#### WHAT YOU ARE ASKED TO DO:
Copy the lines below word for word, starting at the line that contains "ещё с прошлого года." and ending after the line that contains "25 novembre 2022".

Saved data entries

--

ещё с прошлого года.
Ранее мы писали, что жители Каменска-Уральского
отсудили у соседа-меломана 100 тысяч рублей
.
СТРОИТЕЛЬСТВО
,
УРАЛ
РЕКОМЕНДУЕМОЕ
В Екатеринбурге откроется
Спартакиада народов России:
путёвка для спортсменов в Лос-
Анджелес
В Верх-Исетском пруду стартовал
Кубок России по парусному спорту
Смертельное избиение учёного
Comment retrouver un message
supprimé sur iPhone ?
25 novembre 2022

--

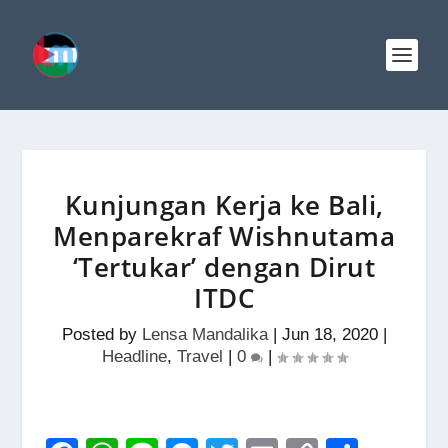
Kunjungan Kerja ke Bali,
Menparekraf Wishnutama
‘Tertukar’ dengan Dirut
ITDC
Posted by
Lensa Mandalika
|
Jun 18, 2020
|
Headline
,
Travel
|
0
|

--

#### TASK RESPONSE:
ещё с прошлого года.
Ранее мы писали, что жители Каменска-Уральского
отсудили у соседа-меломана 100 тысяч рублей
.
СТРОИТЕЛЬСТВО
,
УРАЛ
РЕКОМЕНДУЕМОЕ
В Екатеринбурге откроется
Спартакиада народов России:
путёвка для спортсменов в Лос-
Анджелес
В Верх-Исетском пруду стартовал
Кубок России по парусному спорту
Смертельное избиение учёного
Comment retrouver un message
supprimé sur iPhone ?
25 novembre 2022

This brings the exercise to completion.